Rebecca's voice filtered through his headset again. "Is there an established coalition base in Ramadi?"
"The Army and the Marines have been trading shifts there," replied Baker. "They've got a decent landing zone, which is all I ever- Incoming!"
Even as she called out the warning, John saw the brilliant flash from the ground below, whiting out his goggles for an instant. He banked the chopper sharply to the left and climbed, hoping the projectile had been a mortar and not something that could track his engine's heat signature. "Hang on!"
An explosion rattled the craft, stealing its lift and forcing John to battle the cyclic for a moment. Thrown forward against his harness, he quickly reestablished control. "Damage?"
"Don't think so," Baker reported. "Looks like we were far enough above it when it blew, whatever it was."
"All aircraft, be advised," came a controller's voice over the radio. "Reports of ground fire in sector Kilo."
"You don't say," John muttered. More points of light flickered below-muzzle flashes. The bullets wouldn't reach them at this altitude, though that wouldn't stop the insurgents from trying, because sooner or later the helicopter had to land.
John checked his green-tinted view against the nav computer. Within the cluster of buildings at his ten-o'clock was the courtyard that would serve as his landing zone. "Find me a descent path that won't put us in the middle of that fireworks show," he told Baker.
"Can do. Turn right to zero-two-zero, hold course for ninety seconds, then back left to two-nine-zero."
She talked him down to an altitude of five hundred feet, and he pulled out the evasive-approach tricks he'd honed in Khabour. Only a few bullets sang past the windscreen as he swung down between two buildings, which then blocked the shooters' aim while the chopper descended through the remaining seventy feet to settle on the ground.
"Well, that could've been worse," Baker commented as the rotors slowed to a halt in the high-walled courtyard. "Nice job, Colonel."

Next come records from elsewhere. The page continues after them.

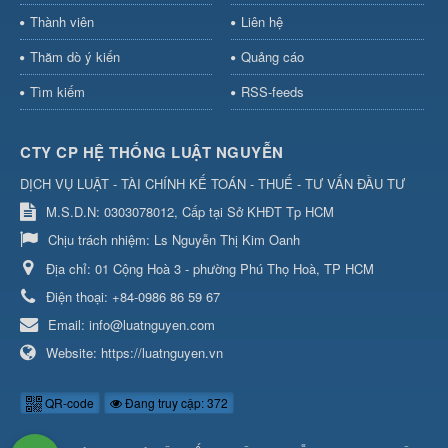
Thành viên
Liên hệ
Thăm dò ý kiến
Quảng cáo
Tìm kiếm
RSS-feeds
CTY CP HỆ THỐNG LUẬT NGUYỄN
DỊCH VỤ LUẬT - TÀI CHÍNH KẾ TOÁN - THUẾ - TƯ VẤN ĐẦU TƯ
M.S.D.N: 0303078012, Cấp tại Sở KHĐT Tp HCM
Chịu trách nhiệm:
Ls Nguyễn Thị Kim Oanh
Địa chỉ:
01 Cộng Hoà 3 - phường Phú Thọ Hoà, TP HCM
Điện thoại:
+84-0986 86 59 67
Email:
info@luatnguyen.com
Website:
https://luatnguyen.vn
QR-code
Đang truy cập: 372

"Team effort. Go report our arrival to the area commander, would you? I'll handle the post-flight." John tugged his goggles and helmet off while she left to obey. Without his headset he could hear the clash beyond the wall for the first time. By the time he finished his post-flight checklist, the gunfire had faded out. "Guess we provided the excitement for the evening," he said over his shoulder to Rebecca.
When she didn't reply, he turned around in his seat. "Hey, if that whole thing freaked you out, I'm sorry."